* Action item:
All of the records below need to be returned exactly.

* Dataset:

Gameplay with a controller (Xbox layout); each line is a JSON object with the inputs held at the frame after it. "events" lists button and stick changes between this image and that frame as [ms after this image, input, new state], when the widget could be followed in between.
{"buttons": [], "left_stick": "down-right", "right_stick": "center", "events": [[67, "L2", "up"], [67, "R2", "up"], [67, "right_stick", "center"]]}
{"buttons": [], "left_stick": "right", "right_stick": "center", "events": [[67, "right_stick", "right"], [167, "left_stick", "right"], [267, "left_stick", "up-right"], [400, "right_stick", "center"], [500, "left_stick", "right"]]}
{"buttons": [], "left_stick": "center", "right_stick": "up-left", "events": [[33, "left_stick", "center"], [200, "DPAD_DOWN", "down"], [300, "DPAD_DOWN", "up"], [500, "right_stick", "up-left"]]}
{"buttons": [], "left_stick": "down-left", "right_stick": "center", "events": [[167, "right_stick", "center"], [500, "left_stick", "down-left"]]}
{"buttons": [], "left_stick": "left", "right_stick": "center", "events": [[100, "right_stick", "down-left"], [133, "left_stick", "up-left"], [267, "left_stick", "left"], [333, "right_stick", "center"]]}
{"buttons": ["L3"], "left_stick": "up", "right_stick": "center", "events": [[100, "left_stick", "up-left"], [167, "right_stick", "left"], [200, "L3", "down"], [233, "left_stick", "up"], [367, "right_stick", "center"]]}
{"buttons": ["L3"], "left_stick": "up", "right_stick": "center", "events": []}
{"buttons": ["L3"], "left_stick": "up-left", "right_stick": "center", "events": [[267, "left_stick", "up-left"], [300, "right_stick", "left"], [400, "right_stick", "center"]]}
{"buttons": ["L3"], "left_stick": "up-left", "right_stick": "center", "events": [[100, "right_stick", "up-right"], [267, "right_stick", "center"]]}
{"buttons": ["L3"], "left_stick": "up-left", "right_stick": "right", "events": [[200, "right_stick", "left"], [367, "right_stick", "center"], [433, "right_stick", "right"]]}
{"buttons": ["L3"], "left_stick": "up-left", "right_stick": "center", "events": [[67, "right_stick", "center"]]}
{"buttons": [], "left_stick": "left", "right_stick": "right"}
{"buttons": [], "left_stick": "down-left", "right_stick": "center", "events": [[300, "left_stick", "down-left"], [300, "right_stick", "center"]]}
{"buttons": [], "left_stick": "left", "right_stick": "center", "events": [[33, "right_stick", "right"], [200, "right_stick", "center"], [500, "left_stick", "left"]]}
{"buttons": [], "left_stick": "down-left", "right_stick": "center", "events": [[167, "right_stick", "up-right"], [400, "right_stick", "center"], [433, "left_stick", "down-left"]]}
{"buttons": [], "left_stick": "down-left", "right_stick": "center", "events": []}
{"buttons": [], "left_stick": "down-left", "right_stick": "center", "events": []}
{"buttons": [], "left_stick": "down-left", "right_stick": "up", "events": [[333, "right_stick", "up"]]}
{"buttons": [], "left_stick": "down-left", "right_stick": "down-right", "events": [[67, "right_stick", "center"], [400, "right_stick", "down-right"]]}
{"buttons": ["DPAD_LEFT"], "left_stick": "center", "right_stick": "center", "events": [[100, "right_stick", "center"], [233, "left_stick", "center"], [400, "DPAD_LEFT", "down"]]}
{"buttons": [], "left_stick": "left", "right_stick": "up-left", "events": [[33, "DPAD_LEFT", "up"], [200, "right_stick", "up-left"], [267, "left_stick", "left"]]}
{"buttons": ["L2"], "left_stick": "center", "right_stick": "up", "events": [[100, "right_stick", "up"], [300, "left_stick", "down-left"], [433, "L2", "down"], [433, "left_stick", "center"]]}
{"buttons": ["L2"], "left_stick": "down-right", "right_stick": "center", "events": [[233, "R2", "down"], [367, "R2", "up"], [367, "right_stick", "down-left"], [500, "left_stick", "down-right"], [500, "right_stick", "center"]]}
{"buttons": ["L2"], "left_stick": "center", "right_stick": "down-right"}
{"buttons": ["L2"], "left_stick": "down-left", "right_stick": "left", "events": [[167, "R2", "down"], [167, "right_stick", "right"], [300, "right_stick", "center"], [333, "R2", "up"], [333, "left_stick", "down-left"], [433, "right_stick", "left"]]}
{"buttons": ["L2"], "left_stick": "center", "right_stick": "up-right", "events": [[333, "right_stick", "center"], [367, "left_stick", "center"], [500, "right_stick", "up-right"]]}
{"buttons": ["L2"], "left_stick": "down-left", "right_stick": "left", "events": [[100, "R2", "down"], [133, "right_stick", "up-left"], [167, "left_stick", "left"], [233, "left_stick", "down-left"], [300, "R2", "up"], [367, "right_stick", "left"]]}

* Exercise answer:
Gameplay with a controller (Xbox layout); each line is a JSON object with the inputs held at the frame after it. "events" lists button and stick changes between this image and that frame as [ms after this image, input, new state], when the widget could be followed in between.
{"buttons": [], "left_stick": "down-right", "right_stick": "center", "events": [[67, "L2", "up"], [67, "R2", "up"], [67, "right_stick", "center"]]}
{"buttons": [], "left_stick": "right", "right_stick": "center", "events": [[67, "right_stick", "right"], [167, "left_stick", "right"], [267, "left_stick", "up-right"], [400, "right_stick", "center"], [500, "left_stick", "right"]]}
{"buttons": [], "left_stick": "center", "right_stick": "up-left", "events": [[33, "left_stick", "center"], [200, "DPAD_DOWN", "down"], [300, "DPAD_DOWN", "up"], [500, "right_stick", "up-left"]]}
{"buttons": [], "left_stick": "down-left", "right_stick": "center", "events": [[167, "right_stick", "center"], [500, "left_stick", "down-left"]]}
{"buttons": [], "left_stick": "left", "right_stick": "center", "events": [[100, "right_stick", "down-left"], [133, "left_stick", "up-left"], [267, "left_stick", "left"], [333, "right_stick", "center"]]}
{"buttons": ["L3"], "left_stick": "up", "right_stick": "center", "events": [[100, "left_stick", "up-left"], [167, "right_stick", "left"], [200, "L3", "down"], [233, "left_stick", "up"], [367, "right_stick", "center"]]}
{"buttons": ["L3"], "left_stick": "up", "right_stick": "center", "events": []}
{"buttons": ["L3"], "left_stick": "up-left", "right_stick": "center", "events": [[267, "left_stick", "up-left"], [300, "right_stick", "left"], [400, "right_stick", "center"]]}
{"buttons": ["L3"], "left_stick": "up-left", "right_stick": "center", "events": [[100, "right_stick", "up-right"], [267, "right_stick", "center"]]}
{"buttons": ["L3"], "left_stick": "up-left", "right_stick": "right", "events": [[200, "right_stick", "left"], [367, "right_stick", "center"], [433, "right_stick", "right"]]}
{"buttons": ["L3"], "left_stick": "up-left", "right_stick": "center", "events": [[67, "right_stick", "center"]]}
{"buttons": [], "left_stick": "left", "right_stick": "right"}
{"buttons": [], "left_stick": "down-left", "right_stick": "center", "events": [[300, "left_stick", "down-left"], [300, "right_stick", "center"]]}
{"buttons": [], "left_stick": "left", "right_stick": "center", "events": [[33, "right_stick", "right"], [200, "right_stick", "center"], [500, "left_stick", "left"]]}
{"buttons": [], "left_stick": "down-left", "right_stick": "center", "events": [[167, "right_stick", "up-right"], [400, "right_stick", "center"], [433, "left_stick", "down-left"]]}
{"buttons": [], "left_stick": "down-left", "right_stick": "center", "events": []}
{"buttons": [], "left_stick": "down-left", "right_stick": "center", "events": []}
{"buttons": [], "left_stick": "down-left", "right_stick": "up", "events": [[333, "right_stick", "up"]]}
{"buttons": [], "left_stick": "down-left", "right_stick": "down-right", "events": [[67, "right_stick", "center"], [400, "right_stick", "down-right"]]}
{"buttons": ["DPAD_LEFT"], "left_stick": "center", "right_stick": "center", "events": [[100, "right_stick", "center"], [233, "left_stick", "center"], [400, "DPAD_LEFT", "down"]]}
{"buttons": [], "left_stick": "left", "right_stick": "up-left", "events": [[33, "DPAD_LEFT", "up"], [200, "right_stick", "up-left"], [267, "left_stick", "left"]]}
{"buttons": ["L2"], "left_stick": "center", "right_stick": "up", "events": [[100, "right_stick", "up"], [300, "left_stick", "down-left"], [433, "L2", "down"], [433, "left_stick", "center"]]}
{"buttons": ["L2"], "left_stick": "down-right", "right_stick": "center", "events": [[233, "R2", "down"], [367, "R2", "up"], [367, "right_stick", "down-left"], [500, "left_stick", "down-right"], [500, "right_stick", "center"]]}
{"buttons": ["L2"], "left_stick": "center", "right_stick": "down-right"}
{"buttons": ["L2"], "left_stick": "down-left", "right_stick": "left", "events": [[167, "R2", "down"], [167, "right_stick", "right"], [300, "right_stick", "center"], [333, "R2", "up"], [333, "left_stick", "down-left"], [433, "right_stick", "left"]]}
{"buttons": ["L2"], "left_stick": "center", "right_stick": "up-right", "events": [[333, "right_stick", "center"], [367, "left_stick", "center"], [500, "right_stick", "up-right"]]}
{"buttons": ["L2"], "left_stick": "down-left", "right_stick": "left", "events": [[100, "R2", "down"], [133, "right_stick", "up-left"], [167, "left_stick", "left"], [233, "left_stick", "down-left"], [300, "R2", "up"], [367, "right_stick", "left"]]}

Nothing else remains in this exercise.